Batasan ketiga adalah tidak mungkin untuk melihat apakah peserta yang sudah menikah menonton pornografi sendirian atau dengan pasangannya. Seperti yang telah dibahas di atas, para ahli baru-baru ini berpendapat bahwa penggunaan pornografi, ketika dilakukan sebagai pasangan, berpotensi menguntungkan hubungan tersebut (Grov et al., 2011; Lofgren-Martenson & Mansson, 2010; Maddox et al., 2011; Weinberg, et al., 2010; Lofgren-Martenson & Mansson, 2016; Maddox et al., 2011; Weinberg, et al. al., 2011; Willoughby et al., XNUMX). Hubungan antara penggunaan pornografi dan hasil hubungan mungkin terlihat berbeda untuk perempuan dan laki-laki sejauh laki-laki dan perempuan terlibat dalam pola penggunaan yang berbeda. Studi menemukan bahwa pria jauh lebih mungkin dibandingkan wanita untuk melaporkan melihat pornografi sendirian (Maddox et al., XNUMX), dan yang lain menemukan bahwa pria lebih sering melaporkan menggunakan pornografi untuk masturbasi sementara wanita lebih cenderung melaporkan menggunakan pornografi terutama sebagai bagian dari bercinta (Bridges & Morokoff, XNUMX). Meskipun penelitian saat ini tidak dapat menguji perbedaan ini, sejauh laki-laki lebih cenderung menggunakan pornografi secara terpisah sementara wanita lebih cenderung melakukannya sebagai cara untuk membangun keintiman romantis, tidaklah mengejutkan untuk menemukan bahwa wanita yang sudah menikah Dalam beberapa hal, hubungan diuntungkan dengan penggunaan pornografi yang lebih besar, sementara hubungan pria tampaknya dipengaruhi secara negatif oleh penggunaan yang lebih sering (terisolasi).

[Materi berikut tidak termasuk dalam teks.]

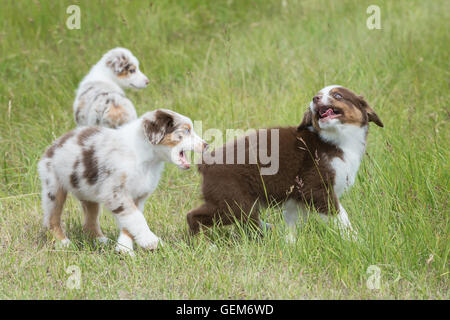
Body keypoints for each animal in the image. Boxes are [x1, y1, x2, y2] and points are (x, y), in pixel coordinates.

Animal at [38, 109, 207, 254]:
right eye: (186, 130)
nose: (206, 145)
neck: (146, 158)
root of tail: (54, 144)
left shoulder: (138, 196)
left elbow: (129, 222)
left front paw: (124, 249)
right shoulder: (116, 192)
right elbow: (136, 218)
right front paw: (151, 241)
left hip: (86, 190)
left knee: (89, 220)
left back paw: (100, 240)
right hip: (53, 187)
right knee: (52, 218)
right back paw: (63, 242)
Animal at [186, 85, 384, 240]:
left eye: (338, 95)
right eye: (317, 95)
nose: (315, 98)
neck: (336, 139)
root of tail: (205, 164)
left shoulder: (296, 198)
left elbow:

Idealnya penelitian di masa depan akan menggunakan data yang memungkinkan peneliti untuk mengontrol apakah pasangan peserta juga memandang pornografi, seberapa sering, dan apakah mereka melakukannya bersama-sama.

Terakhir, analisis saya hanya menyertakan peserta yang menikah di Wave 1 di 2006 dan tetap menikah sampai Wave 2 di 2012. Jadi, saya tidak menunjukkan bagaimana penggunaan pornografi dapat berkontribusi pada perceraian beberapa pasangan di antara Waves 1 dan 2. Jumlah perceraian di antara peserta PALS antara Waves 1 dan 2 sayangnya terlalu sedikit untuk melakukan analisis yang berarti dengan (n <30). Namun, fakta bahwa studi saat ini menghilangkan orang-orang yang bercerai antara Gelombang 1 dan Gelombang 2 sebenarnya membuat temuan ini lebih konservatif. Bisa jadi konsumsi pornografi menjadi begitu sering sehingga partisipan bercerai sehingga tidak memasukkan mereka ke dalam sampel analitik. Fakta bahwa sampel hanya memasukkan pasangan yang menikah di kedua Gelombang berarti bahwa analisis hanya mencakup pasangan yang tidak menyebabkan perpecahan karena pornografi. Penelitian di masa depan akan mendapatkan keuntungan dari data panel dengan jumlah perceraian yang cukup besar untuk memprediksi secara memadai apakah konsumsi pornografi yang lebih sering mengarah pada kemungkinan perceraian yang lebih besar dari waktu ke waktu. Pada catatan serupa, penelitian ini hanya mencakup orang-orang yang sudah menikah di Gelombang 1. Jadi, tidak mungkin untuk melihat apakah penggunaan pornografi yang lebih sering membuat orang-orang cenderung tidak menikah sama sekali. Penelitian di masa depan juga akan mendapat manfaat dengan menguji apakah menonton pornografi dapat mengurangi kemungkinan seseorang masuk ke dalam perkawinan atau mungkin menunda masuk perkawinan. Atau, sebaliknya, mungkin penggunaan pornografi pasangan dapat menambah keintiman mereka dan dengan demikian mengarah pada kemungkinan yang lebih besar untuk menikah.